At least, that was the idea.  In practice it turned out to be harder than that.  It turned out that sometimes code updates to the server DID require new code in the Angel.  And that meant you might update the server code and need to restart the Angel.

Oh dear.  Well, now it could be the case that you’ve got some servers using the Angel that don’t get code updates and some that do.  And when you have to restart the Angel to put on the update to go with the updates to some servers, you’d have to shut down all the servers using the Angel (more on that in a later post).  Well, that’s just very disruptive.
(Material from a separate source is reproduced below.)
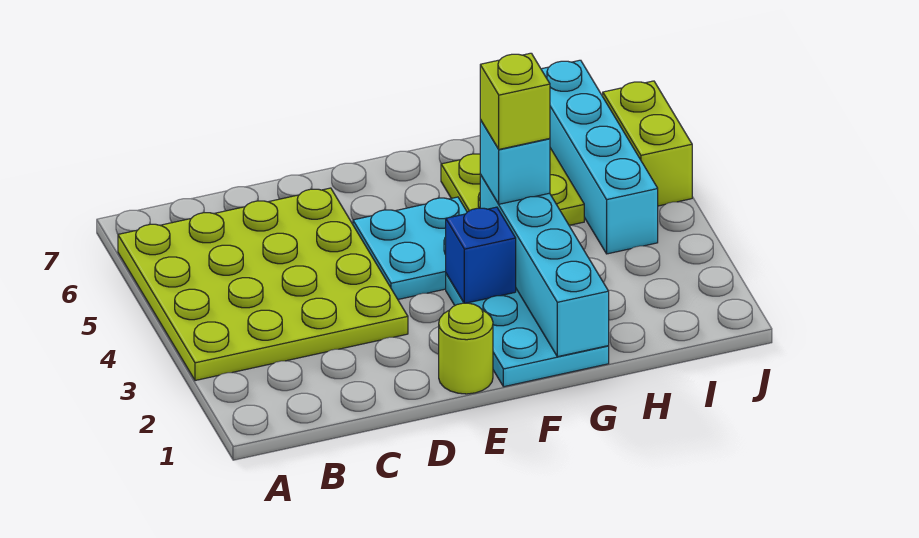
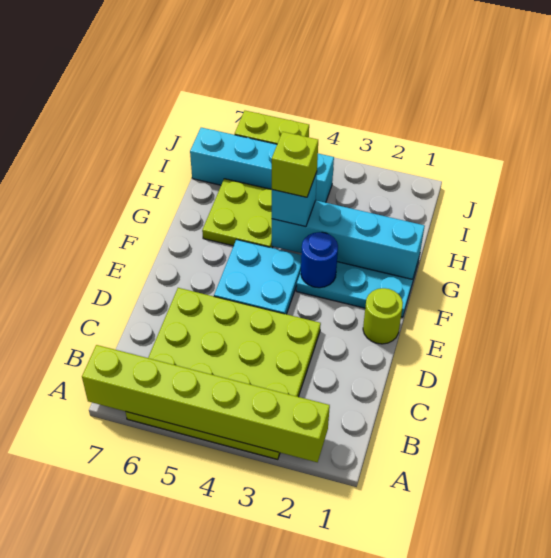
none -> lime 1x6 brick [82,345,330,462]
blue 1x1 brick [446,207,516,303] -> blue 1x1 round brick [301,232,338,288]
And, it turned out, that not all the servers on a given system might be managed by the same people.  You might have a Liberty server used for z/OSMF, some more for your own web applications, and yet more running inside CICS.  All those might be managed by different groups.  And if you need to restart the one Angel they are all sharing…well..that’s going to be a problem

So we had to support more than one Angel.  We’d then need a way for the server to know which one it was supposed to use.  Well, the easy thing was to just give it a name.  By default the Angel has no name (because it didn’t have one when there could only be one Angel).  If the server doesn’t know what Angel to connect to, it looks for the nameless Angel. 

But you can start an Angel and give it a name.  And you can configure (in bootstrap.properties) what Angel name the server should look for when it starts.  As we noted last week, the Angel name is part of the SAF entity name used to check for access to the Angel.  That allows you to enforce that servers can only connect to the Angel you want them to connect to.

So what should you name your Angel?  Well, how many characters do you get?  It turns out the limit is dictated by how long that entity name in the SERVERS SAF class can be.  After the other parts of the name are subtracted out (which are fixed in length) you’re left with 54 characters you can use to name your Angel.  Yet still I often see it as a cryptic, boring, 8-character name.  Come on folks, be creative.  There are lots of angel names.  Wouldn’t you like to see a message about your server connecting to MICHAEL-ARCHANGEL?  (I think a dash is ok, I didn’t check).  Or GIDEON?  Or perhaps, if you have an Angel that you basically never start, you might think of it as a fallen angel…. Should make for an interesting conversation when somebody important notices anyway.